Un boycott qui ne sert à rien
Ce n'est pas une bonne idée de fermer ses comptes sur X, fait valoir El País :
«Quand on se penche sur les raisons qui nous poussent à supprimer l'application, il apparaît que nous sommes nombreux à refuser d'être inondés de désinformation et de publications d'extrême droite. Le départ massif d'utilisateurs de la plateforme peut-il dès lors améliorer la situation ? Un journal qui cesse de publier des informations traitées par des journalistes sur ce réseau social peut-il mettre fin à la désinformation ? Pour endiguer la toxicité et les infox sur les réseaux, il est préférable d'y dénoncer les messages haineux et d'y diffuser des informations véridiques. Dans cette optique, le départ de ceux en quête de 'réseaux positifs' s'avère tout à fait contreproductif.»
Peu constructif
Politis critique la décision :
«La réaction du Guardian montre que les grands médias, malheureusement, cherchent à combattre les réseaux sociaux, par le biais de boycotts et en mettant le public face à un dilemme : c'est 'eux' ou 'nous'. Ce départ n'est autre qu'une grande défaite pour les médias. Il est évident que les gouvernements devraient s'employer à adopter enfin des règles pour les plateformes comme X, Facebook ou TikTok, pour empêcher le règne de la désinformation. La décision du Guardian montre toutefois que les médias n'ont jamais poussé dans cette direction ; ils ont juste saisi l'occasion des élections américaines pour infliger un revers à X.»
Quid d'un espace européen pour le débat public ?
Sur le portail eldiario.es, Irene Lozano, membre du PSOE et journaliste, fait elle aussi part de ses sentiments après avoir quitté X :
«Migrer vers Bluesky semble être une perte - de 35 000 followers à 0, dans mon cas de figure. Mais c'est la même chose que pour une relation toxique.
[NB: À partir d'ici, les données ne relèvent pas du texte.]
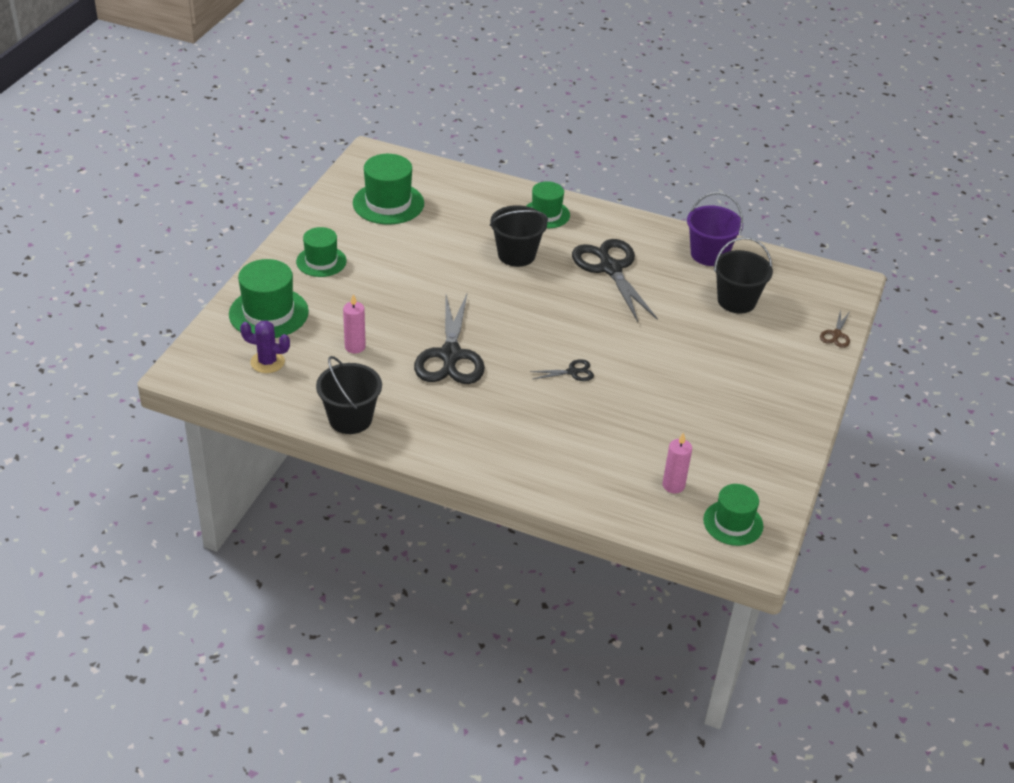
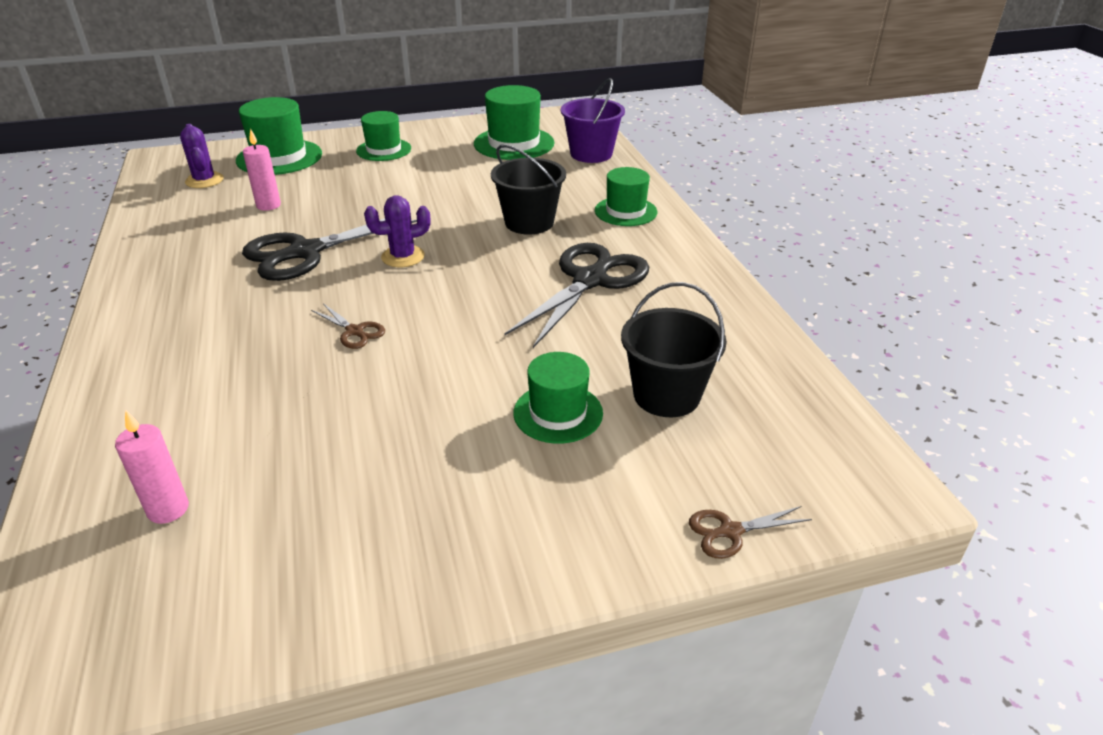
camera: 55 degrees right, 5 degrees down
(350, 419) = (146, 243): black bucket -> none
(503, 320) = (403, 257): none -> purple cactus
(573, 372) = (355, 332): black scissors -> brown scissors
(709, 254) = (730, 334): purple bucket -> purple bucket (591, 154)
(733, 523) = (104, 618): green hat -> green hat (558, 413)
Lorsqu'on sort de cette relation, on regrette les miettes que celle-ci vous donnait ; mais on perd bien davantage encore en restant : l'opportunité de se mettre à construire une autre relation, saine cette fois-ci. ... Le fait que Bluesky soit devenu un refuge illustre également l'incapacité de l'Europe à se doter de ses propres espaces de débat public.»